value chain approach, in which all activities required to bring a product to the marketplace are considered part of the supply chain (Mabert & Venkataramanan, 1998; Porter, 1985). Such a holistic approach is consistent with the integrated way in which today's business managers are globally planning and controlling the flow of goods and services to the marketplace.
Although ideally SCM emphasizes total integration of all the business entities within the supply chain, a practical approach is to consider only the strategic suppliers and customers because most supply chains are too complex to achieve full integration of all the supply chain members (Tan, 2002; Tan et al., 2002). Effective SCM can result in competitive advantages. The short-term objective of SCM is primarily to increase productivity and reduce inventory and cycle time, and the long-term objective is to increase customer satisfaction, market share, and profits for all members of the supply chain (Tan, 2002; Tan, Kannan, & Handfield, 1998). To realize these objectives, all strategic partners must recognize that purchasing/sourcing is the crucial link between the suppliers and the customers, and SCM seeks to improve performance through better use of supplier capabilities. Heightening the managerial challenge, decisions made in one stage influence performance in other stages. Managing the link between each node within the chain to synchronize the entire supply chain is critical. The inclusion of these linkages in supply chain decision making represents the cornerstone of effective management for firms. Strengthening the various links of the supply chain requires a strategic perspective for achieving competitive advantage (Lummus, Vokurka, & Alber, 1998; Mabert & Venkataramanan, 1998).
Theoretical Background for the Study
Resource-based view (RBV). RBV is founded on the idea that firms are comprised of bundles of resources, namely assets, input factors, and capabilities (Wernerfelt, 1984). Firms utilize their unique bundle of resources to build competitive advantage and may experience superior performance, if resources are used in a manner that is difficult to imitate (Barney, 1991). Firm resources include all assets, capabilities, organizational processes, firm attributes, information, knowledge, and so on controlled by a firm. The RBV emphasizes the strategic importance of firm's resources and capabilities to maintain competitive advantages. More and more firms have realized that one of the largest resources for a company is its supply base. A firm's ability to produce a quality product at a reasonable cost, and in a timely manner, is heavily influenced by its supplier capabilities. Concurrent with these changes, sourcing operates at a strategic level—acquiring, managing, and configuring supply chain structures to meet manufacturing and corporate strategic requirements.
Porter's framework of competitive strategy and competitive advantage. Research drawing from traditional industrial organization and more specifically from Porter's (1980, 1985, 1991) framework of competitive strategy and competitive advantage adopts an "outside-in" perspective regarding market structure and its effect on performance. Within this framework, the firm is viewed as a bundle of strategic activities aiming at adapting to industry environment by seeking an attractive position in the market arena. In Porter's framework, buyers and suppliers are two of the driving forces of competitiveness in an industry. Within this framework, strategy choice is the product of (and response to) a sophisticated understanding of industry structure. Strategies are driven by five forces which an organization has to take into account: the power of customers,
════════════════
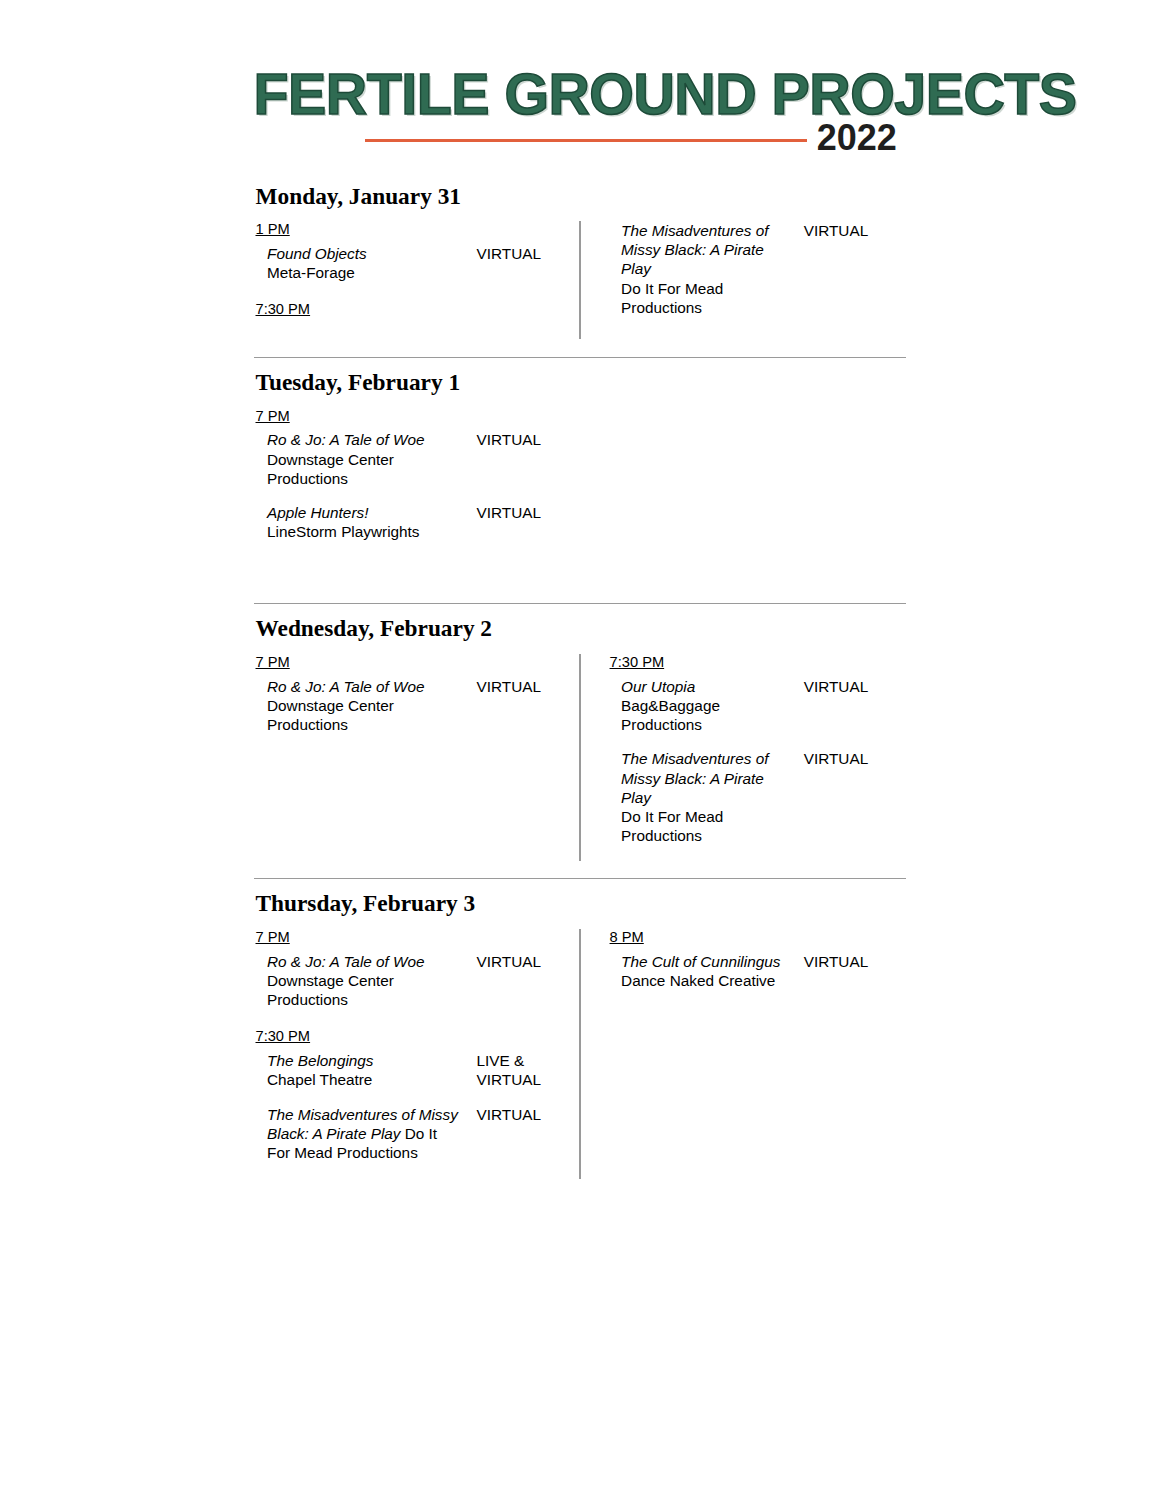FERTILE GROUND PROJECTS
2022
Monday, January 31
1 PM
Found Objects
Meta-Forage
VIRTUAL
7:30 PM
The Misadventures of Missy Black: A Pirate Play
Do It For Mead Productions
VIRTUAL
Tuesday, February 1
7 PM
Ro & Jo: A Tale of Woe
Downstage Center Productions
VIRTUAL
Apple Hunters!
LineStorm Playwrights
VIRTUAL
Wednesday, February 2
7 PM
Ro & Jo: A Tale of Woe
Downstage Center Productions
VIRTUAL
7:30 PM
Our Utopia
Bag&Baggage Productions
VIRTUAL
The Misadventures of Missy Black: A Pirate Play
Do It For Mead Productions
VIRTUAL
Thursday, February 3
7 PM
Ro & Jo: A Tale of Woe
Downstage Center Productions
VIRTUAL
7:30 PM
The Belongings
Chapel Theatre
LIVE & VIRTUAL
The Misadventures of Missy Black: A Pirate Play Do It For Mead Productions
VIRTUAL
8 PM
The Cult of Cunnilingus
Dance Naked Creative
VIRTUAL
════════════════
--- What you are asked to do ---
Report every line in the listing that holds the word "February".

--- Response below ---
Tuesday, February 1
Wednesday, February 2
Thursday, February 3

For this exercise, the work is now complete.